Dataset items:
:::

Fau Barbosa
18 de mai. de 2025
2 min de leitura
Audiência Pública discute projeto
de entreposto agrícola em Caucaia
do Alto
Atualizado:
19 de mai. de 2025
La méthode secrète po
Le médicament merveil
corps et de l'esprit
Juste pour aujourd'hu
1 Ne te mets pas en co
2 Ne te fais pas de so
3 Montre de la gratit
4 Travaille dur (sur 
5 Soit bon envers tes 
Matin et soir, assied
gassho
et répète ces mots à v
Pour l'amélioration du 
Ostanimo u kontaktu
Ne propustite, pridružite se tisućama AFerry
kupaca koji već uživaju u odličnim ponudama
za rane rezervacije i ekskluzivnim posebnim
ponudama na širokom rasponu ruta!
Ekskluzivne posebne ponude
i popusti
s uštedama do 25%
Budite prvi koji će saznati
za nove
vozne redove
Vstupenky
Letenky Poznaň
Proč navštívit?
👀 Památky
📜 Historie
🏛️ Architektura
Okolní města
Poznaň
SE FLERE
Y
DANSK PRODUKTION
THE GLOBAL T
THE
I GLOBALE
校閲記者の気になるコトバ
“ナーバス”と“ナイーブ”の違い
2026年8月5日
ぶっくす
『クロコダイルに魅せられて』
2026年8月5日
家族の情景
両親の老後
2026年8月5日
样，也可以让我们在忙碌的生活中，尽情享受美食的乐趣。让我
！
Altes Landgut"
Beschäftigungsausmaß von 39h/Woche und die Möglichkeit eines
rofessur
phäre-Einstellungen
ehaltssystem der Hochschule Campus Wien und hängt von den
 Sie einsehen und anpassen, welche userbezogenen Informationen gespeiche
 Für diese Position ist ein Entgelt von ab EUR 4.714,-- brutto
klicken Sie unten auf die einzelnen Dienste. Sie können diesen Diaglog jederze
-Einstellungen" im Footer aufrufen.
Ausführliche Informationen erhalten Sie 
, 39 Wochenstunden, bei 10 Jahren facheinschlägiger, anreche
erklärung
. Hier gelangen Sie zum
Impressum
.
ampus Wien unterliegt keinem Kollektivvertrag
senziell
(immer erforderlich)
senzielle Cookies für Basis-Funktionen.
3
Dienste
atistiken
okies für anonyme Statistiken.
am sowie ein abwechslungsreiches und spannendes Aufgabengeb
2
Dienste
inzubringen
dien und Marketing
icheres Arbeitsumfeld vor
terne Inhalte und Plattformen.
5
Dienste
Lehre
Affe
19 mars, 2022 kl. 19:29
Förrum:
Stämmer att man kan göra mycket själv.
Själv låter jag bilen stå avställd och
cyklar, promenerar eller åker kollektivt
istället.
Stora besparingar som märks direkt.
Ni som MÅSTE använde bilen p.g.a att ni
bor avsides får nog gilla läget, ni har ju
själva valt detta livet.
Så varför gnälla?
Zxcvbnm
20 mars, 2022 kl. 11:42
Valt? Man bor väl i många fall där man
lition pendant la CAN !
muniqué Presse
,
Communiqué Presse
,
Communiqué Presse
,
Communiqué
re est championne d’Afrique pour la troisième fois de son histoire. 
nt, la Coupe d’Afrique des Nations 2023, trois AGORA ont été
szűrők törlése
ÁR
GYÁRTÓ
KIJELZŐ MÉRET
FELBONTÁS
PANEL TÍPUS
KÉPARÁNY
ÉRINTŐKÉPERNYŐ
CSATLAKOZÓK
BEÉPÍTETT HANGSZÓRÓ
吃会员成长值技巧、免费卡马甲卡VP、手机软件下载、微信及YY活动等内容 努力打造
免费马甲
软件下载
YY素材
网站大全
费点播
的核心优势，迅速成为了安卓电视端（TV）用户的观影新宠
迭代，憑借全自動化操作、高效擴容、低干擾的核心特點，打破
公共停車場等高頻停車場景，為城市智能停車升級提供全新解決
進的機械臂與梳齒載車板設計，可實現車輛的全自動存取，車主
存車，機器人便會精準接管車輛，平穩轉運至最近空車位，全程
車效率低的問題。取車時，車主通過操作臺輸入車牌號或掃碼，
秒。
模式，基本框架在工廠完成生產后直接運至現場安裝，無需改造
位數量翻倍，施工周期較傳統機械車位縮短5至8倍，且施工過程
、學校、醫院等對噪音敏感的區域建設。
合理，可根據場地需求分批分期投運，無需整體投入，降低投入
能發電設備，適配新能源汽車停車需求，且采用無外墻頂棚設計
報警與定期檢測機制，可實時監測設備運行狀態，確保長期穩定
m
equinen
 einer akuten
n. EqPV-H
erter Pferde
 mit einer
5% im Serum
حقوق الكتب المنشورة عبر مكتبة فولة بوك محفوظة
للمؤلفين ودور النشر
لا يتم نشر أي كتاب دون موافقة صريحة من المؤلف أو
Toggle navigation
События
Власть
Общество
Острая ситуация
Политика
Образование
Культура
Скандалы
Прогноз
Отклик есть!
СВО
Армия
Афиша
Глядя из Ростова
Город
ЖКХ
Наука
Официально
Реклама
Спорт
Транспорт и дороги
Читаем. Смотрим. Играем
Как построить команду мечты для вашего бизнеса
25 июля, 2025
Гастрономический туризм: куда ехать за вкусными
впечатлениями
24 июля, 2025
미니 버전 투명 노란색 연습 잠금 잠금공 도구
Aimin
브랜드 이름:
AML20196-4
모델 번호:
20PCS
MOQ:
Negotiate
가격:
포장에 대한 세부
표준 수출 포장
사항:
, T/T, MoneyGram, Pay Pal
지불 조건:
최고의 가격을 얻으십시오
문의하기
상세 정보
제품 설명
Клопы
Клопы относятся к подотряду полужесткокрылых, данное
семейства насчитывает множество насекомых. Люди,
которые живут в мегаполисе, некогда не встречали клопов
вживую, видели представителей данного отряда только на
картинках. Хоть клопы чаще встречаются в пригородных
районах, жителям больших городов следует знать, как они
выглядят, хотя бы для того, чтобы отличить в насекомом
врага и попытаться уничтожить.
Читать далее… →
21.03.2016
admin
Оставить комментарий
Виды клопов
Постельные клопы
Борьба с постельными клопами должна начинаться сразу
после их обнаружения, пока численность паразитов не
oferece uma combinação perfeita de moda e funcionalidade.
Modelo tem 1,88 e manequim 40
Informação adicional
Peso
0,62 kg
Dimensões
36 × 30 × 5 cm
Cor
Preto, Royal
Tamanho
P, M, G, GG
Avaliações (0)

:::

▸ TASK OBJECTIVE:
Please swap "Poznaň" for "Gdańsk" everywhere it occurs in the items above, and reproduce the lines with nothing else changed.

▸ SOLUTION FOR THIS PROBLEM:
Fau Barbosa
18 de mai. de 2025
2 min de leitura
Audiência Pública discute projeto
de entreposto agrícola em Caucaia
do Alto
Atualizado:
19 de mai. de 2025
La méthode secrète po
Le médicament merveil
corps et de l'esprit
Juste pour aujourd'hu
1 Ne te mets pas en co
2 Ne te fais pas de so
3 Montre de la gratit
4 Travaille dur (sur 
5 Soit bon envers tes 
Matin et soir, assied
gassho
et répète ces mots à v
Pour l'amélioration du 
Ostanimo u kontaktu
Ne propustite, pridružite se tisućama AFerry
kupaca koji već uživaju u odličnim ponudama
za rane rezervacije i ekskluzivnim posebnim
ponudama na širokom rasponu ruta!
Ekskluzivne posebne ponude
i popusti
s uštedama do 25%
Budite prvi koji će saznati
za nove
vozne redove
Vstupenky
Letenky Gdańsk
Proč navštívit?
👀 Památky
📜 Historie
🏛️ Architektura
Okolní města
Gdańsk
SE FLERE
Y
DANSK PRODUKTION
THE GLOBAL T
THE
I GLOBALE
校閲記者の気になるコトバ
“ナーバス”と“ナイーブ”の違い
2026年8月5日
ぶっくす
『クロコダイルに魅せられて』
2026年8月5日
家族の情景
両親の老後
2026年8月5日
样，也可以让我们在忙碌的生活中，尽情享受美食的乐趣。让我
！
Altes Landgut"
Beschäftigungsausmaß von 39h/Woche und die Möglichkeit eines
rofessur
phäre-Einstellungen
ehaltssystem der Hochschule Campus Wien und hängt von den
 Sie einsehen und anpassen, welche userbezogenen Informationen gespeiche
 Für diese Position ist ein Entgelt von ab EUR 4.714,-- brutto
klicken Sie unten auf die einzelnen Dienste. Sie können diesen Diaglog jederze
-Einstellungen" im Footer aufrufen.
Ausführliche Informationen erhalten Sie 
, 39 Wochenstunden, bei 10 Jahren facheinschlägiger, anreche
erklärung
. Hier gelangen Sie zum
Impressum
.
ampus Wien unterliegt keinem Kollektivvertrag
senziell
(immer erforderlich)
senzielle Cookies für Basis-Funktionen.
3
Dienste
atistiken
okies für anonyme Statistiken.
am sowie ein abwechslungsreiches und spannendes Aufgabengeb
2
Dienste
inzubringen
dien und Marketing
icheres Arbeitsumfeld vor
terne Inhalte und Plattformen.
5
Dienste
Lehre
Affe
19 mars, 2022 kl. 19:29
Förrum:
Stämmer att man kan göra mycket själv.
Själv låter jag bilen stå avställd och
cyklar, promenerar eller åker kollektivt
istället.
Stora besparingar som märks direkt.
Ni som MÅSTE använde bilen p.g.a att ni
bor avsides får nog gilla läget, ni har ju
själva valt detta livet.
Så varför gnälla?
Zxcvbnm
20 mars, 2022 kl. 11:42
Valt? Man bor väl i många fall där man
lition pendant la CAN !
muniqué Presse
,
Communiqué Presse
,
Communiqué Presse
,
Communiqué
re est championne d’Afrique pour la troisième fois de son histoire. 
nt, la Coupe d’Afrique des Nations 2023, trois AGORA ont été
szűrők törlése
ÁR
GYÁRTÓ
KIJELZŐ MÉRET
FELBONTÁS
PANEL TÍPUS
KÉPARÁNY
ÉRINTŐKÉPERNYŐ
CSATLAKOZÓK
BEÉPÍTETT HANGSZÓRÓ
吃会员成长值技巧、免费卡马甲卡VP、手机软件下载、微信及YY活动等内容 努力打造
免费马甲
软件下载
YY素材
网站大全
费点播
的核心优势，迅速成为了安卓电视端（TV）用户的观影新宠
迭代，憑借全自動化操作、高效擴容、低干擾的核心特點，打破
公共停車場等高頻停車場景，為城市智能停車升級提供全新解決
進的機械臂與梳齒載車板設計，可實現車輛的全自動存取，車主
存車，機器人便會精準接管車輛，平穩轉運至最近空車位，全程
車效率低的問題。取車時，車主通過操作臺輸入車牌號或掃碼，
秒。
模式，基本框架在工廠完成生產后直接運至現場安裝，無需改造
位數量翻倍，施工周期較傳統機械車位縮短5至8倍，且施工過程
、學校、醫院等對噪音敏感的區域建設。
合理，可根據場地需求分批分期投運，無需整體投入，降低投入
能發電設備，適配新能源汽車停車需求，且采用無外墻頂棚設計
報警與定期檢測機制，可實時監測設備運行狀態，確保長期穩定
m
equinen
 einer akuten
n. EqPV-H
erter Pferde
 mit einer
5% im Serum
حقوق الكتب المنشورة عبر مكتبة فولة بوك محفوظة
للمؤلفين ودور النشر
لا يتم نشر أي كتاب دون موافقة صريحة من المؤلف أو
Toggle navigation
События
Власть
Общество
Острая ситуация
Политика
Образование
Культура
Скандалы
Прогноз
Отклик есть!
СВО
Армия
Афиша
Глядя из Ростова
Город
ЖКХ
Наука
Официально
Реклама
Спорт
Транспорт и дороги
Читаем. Смотрим. Играем
Как построить команду мечты для вашего бизнеса
25 июля, 2025
Гастрономический туризм: куда ехать за вкусными
впечатлениями
24 июля, 2025
미니 버전 투명 노란색 연습 잠금 잠금공 도구
Aimin
브랜드 이름:
AML20196-4
모델 번호:
20PCS
MOQ:
Negotiate
가격:
포장에 대한 세부
표준 수출 포장
사항:
, T/T, MoneyGram, Pay Pal
지불 조건:
최고의 가격을 얻으십시오
문의하기
상세 정보
제품 설명
Клопы
Клопы относятся к подотряду полужесткокрылых, данное
семейства насчитывает множество насекомых. Люди,
которые живут в мегаполисе, некогда не встречали клопов
вживую, видели представителей данного отряда только на
картинках. Хоть клопы чаще встречаются в пригородных
районах, жителям больших городов следует знать, как они
выглядят, хотя бы для того, чтобы отличить в насекомом
врага и попытаться уничтожить.
Читать далее… →
21.03.2016
admin
Оставить комментарий
Виды клопов
Постельные клопы
Борьба с постельными клопами должна начинаться сразу
после их обнаружения, пока численность паразитов не
oferece uma combinação perfeita de moda e funcionalidade.
Modelo tem 1,88 e manequim 40
Informação adicional
Peso
0,62 kg
Dimensões
36 × 30 × 5 cm
Cor
Preto, Royal
Tamanho
P, M, G, GG
Avaliações (0)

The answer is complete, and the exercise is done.